GIVEN INFORMATION START
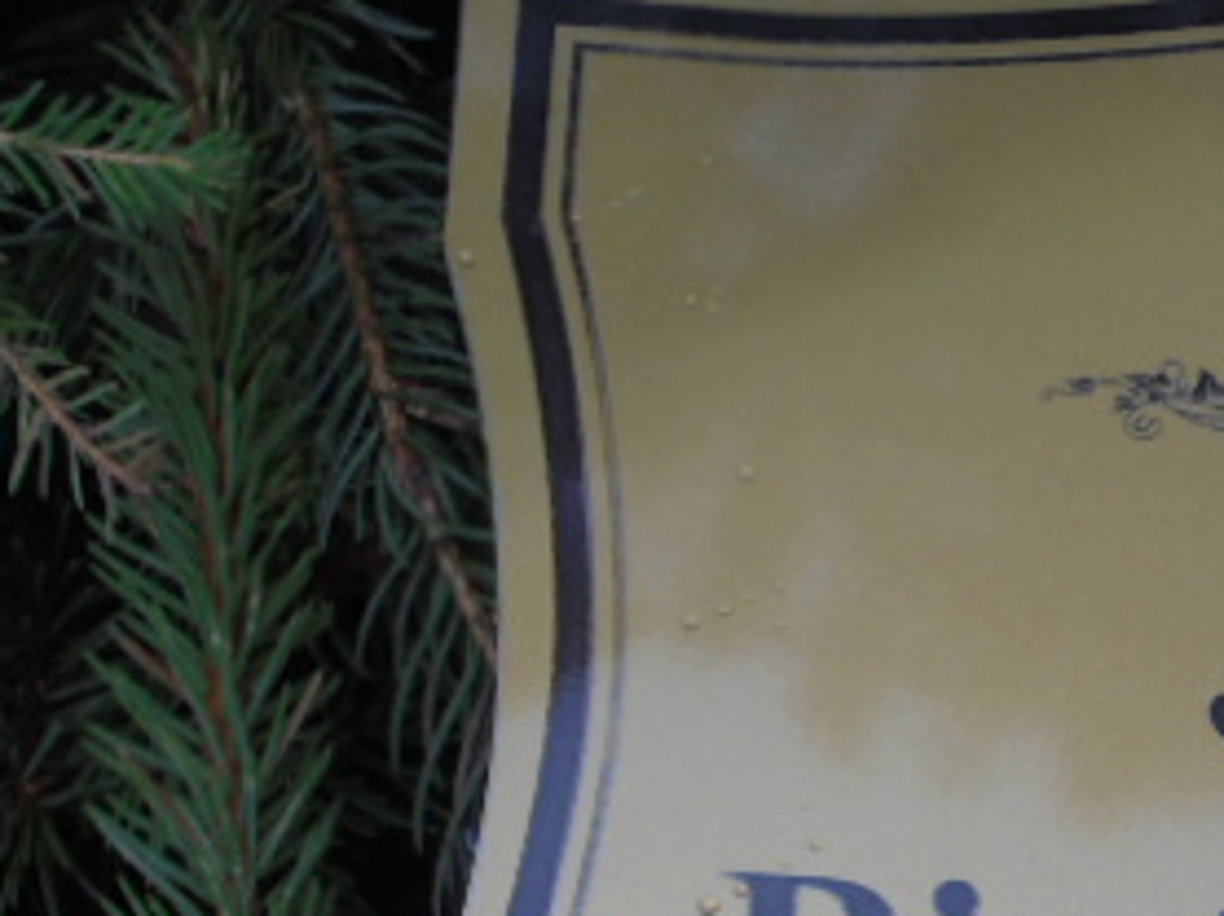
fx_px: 3992
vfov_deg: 12.8
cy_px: 1017
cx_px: 1405
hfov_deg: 16.8
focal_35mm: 113
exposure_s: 1/50
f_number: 4.8
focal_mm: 8.9
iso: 100
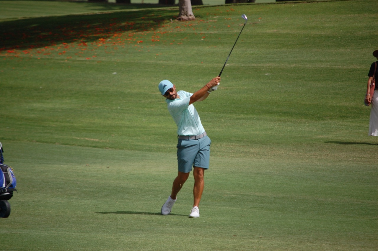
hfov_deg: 6.9
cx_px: 189
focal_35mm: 300
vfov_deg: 4.6
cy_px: 126
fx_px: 3147
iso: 400
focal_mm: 200
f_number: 5.6
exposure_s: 1/1600
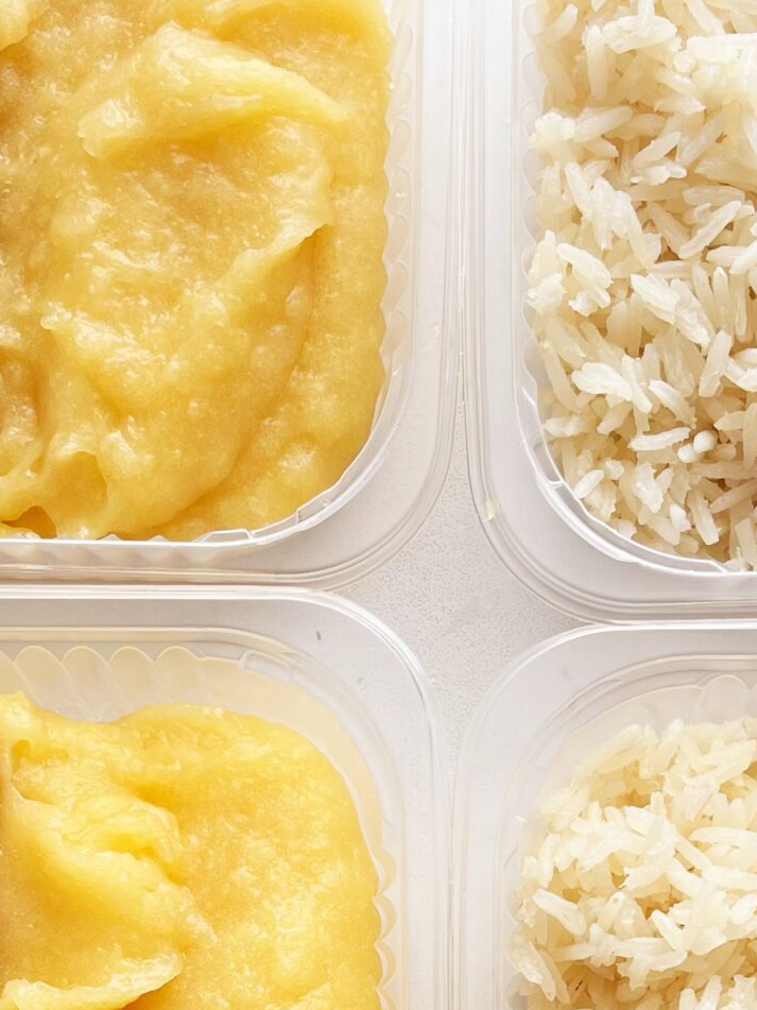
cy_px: 1094
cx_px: 400
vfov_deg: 25.8
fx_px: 2042
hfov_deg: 21.0
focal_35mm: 70
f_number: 1.6
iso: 50
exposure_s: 1/122
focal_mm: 5.1
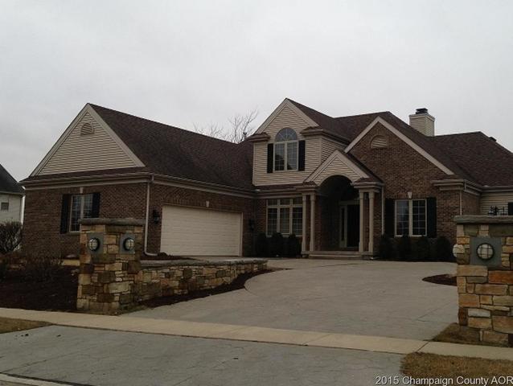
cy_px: 193
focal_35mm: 33
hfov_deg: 55.3
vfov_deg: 43.0
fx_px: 490
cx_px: 256
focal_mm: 4.13
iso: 50
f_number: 2.4
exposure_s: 1/220
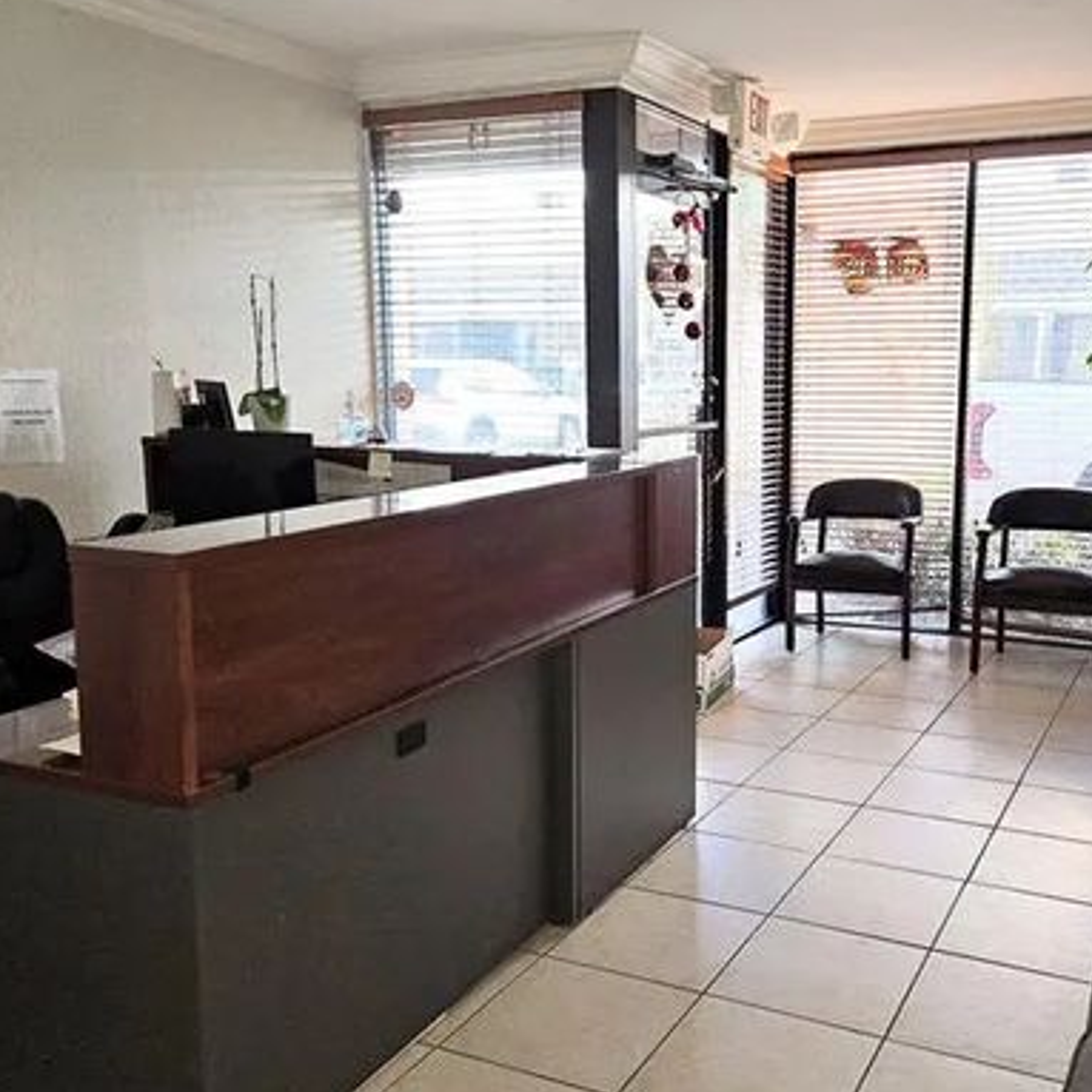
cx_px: 696
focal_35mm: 34
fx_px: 1213
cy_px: 550
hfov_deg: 47.9
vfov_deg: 48.5
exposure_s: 1/24
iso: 125
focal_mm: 5.4
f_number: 1.8
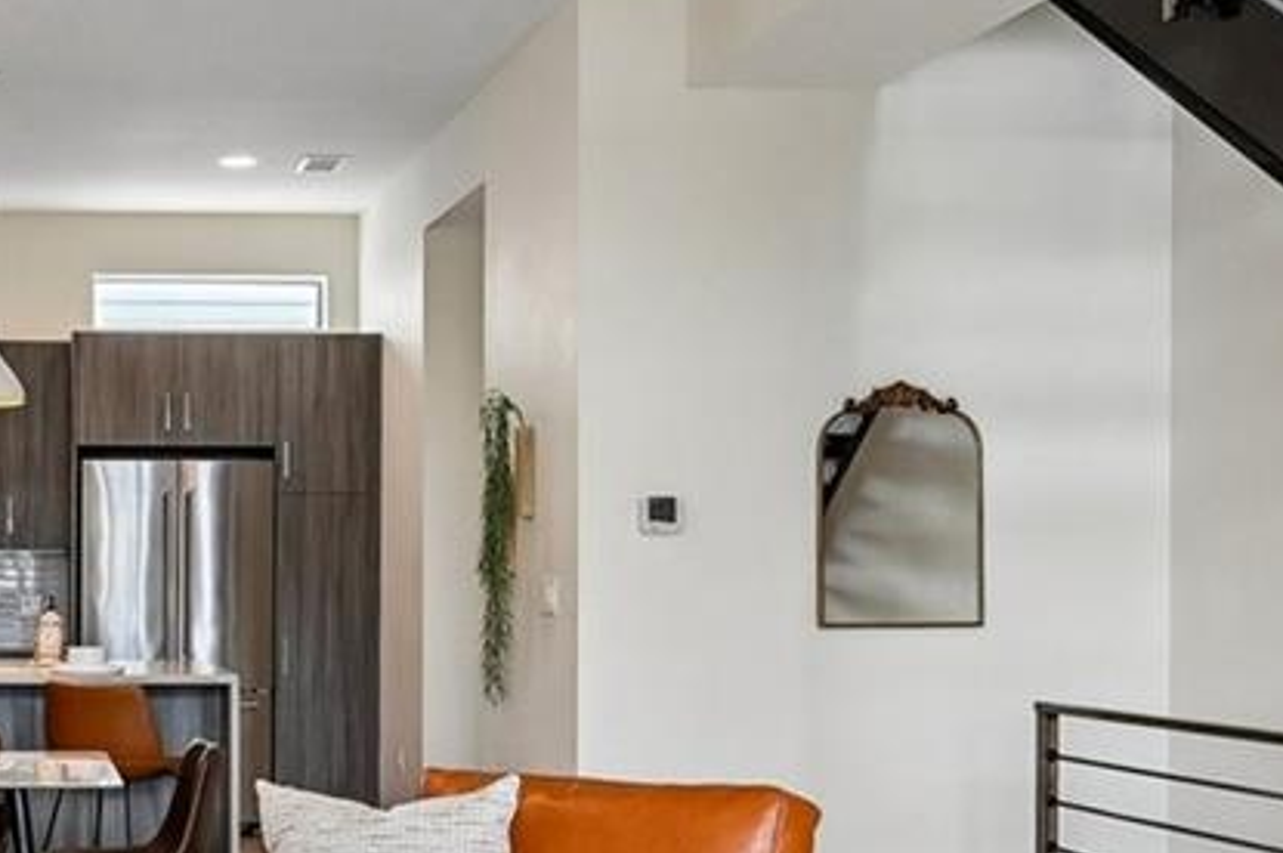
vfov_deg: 24.9
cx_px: 34
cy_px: 581
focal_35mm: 54
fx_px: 1923
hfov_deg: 34.0
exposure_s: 1/25
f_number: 10
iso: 400
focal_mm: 14
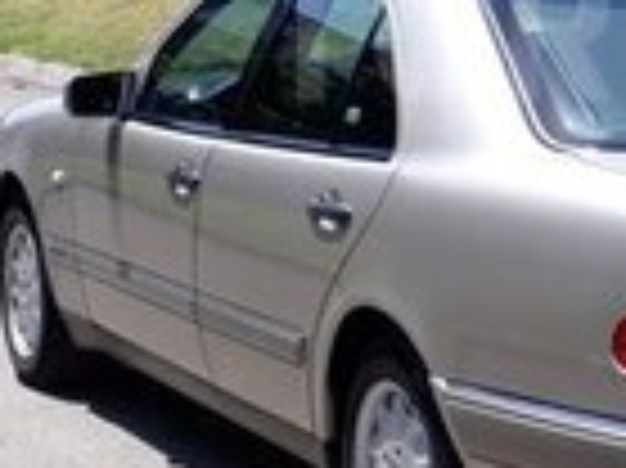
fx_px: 2313
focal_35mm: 128
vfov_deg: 11.5
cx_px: 721
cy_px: 34
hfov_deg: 15.0
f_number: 1.9
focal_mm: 3.6
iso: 40
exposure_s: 1/1071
GIVEN INFORMATION END
### ASSIGNMENT
Reproduce the lines above starting at the one with "exposure_s: 1/50" and ending at the one with "f_number: 2.4", both included, exactly and with no pictures.

### WRITTEN ANSWER
exposure_s: 1/50
f_number: 4.8
focal_mm: 8.9
iso: 100
hfov_deg: 6.9
cx_px: 189
focal_35mm: 300
vfov_deg: 4.6
cy_px: 126
fx_px: 3147
iso: 400
focal_mm: 200
f_number: 5.6
exposure_s: 1/1600
cy_px: 1094
cx_px: 400
vfov_deg: 25.8
fx_px: 2042
hfov_deg: 21.0
focal_35mm: 70
f_number: 1.6
iso: 50
exposure_s: 1/122
focal_mm: 5.1
cy_px: 193
focal_35mm: 33
hfov_deg: 55.3
vfov_deg: 43.0
fx_px: 490
cx_px: 256
focal_mm: 4.13
iso: 50
f_number: 2.4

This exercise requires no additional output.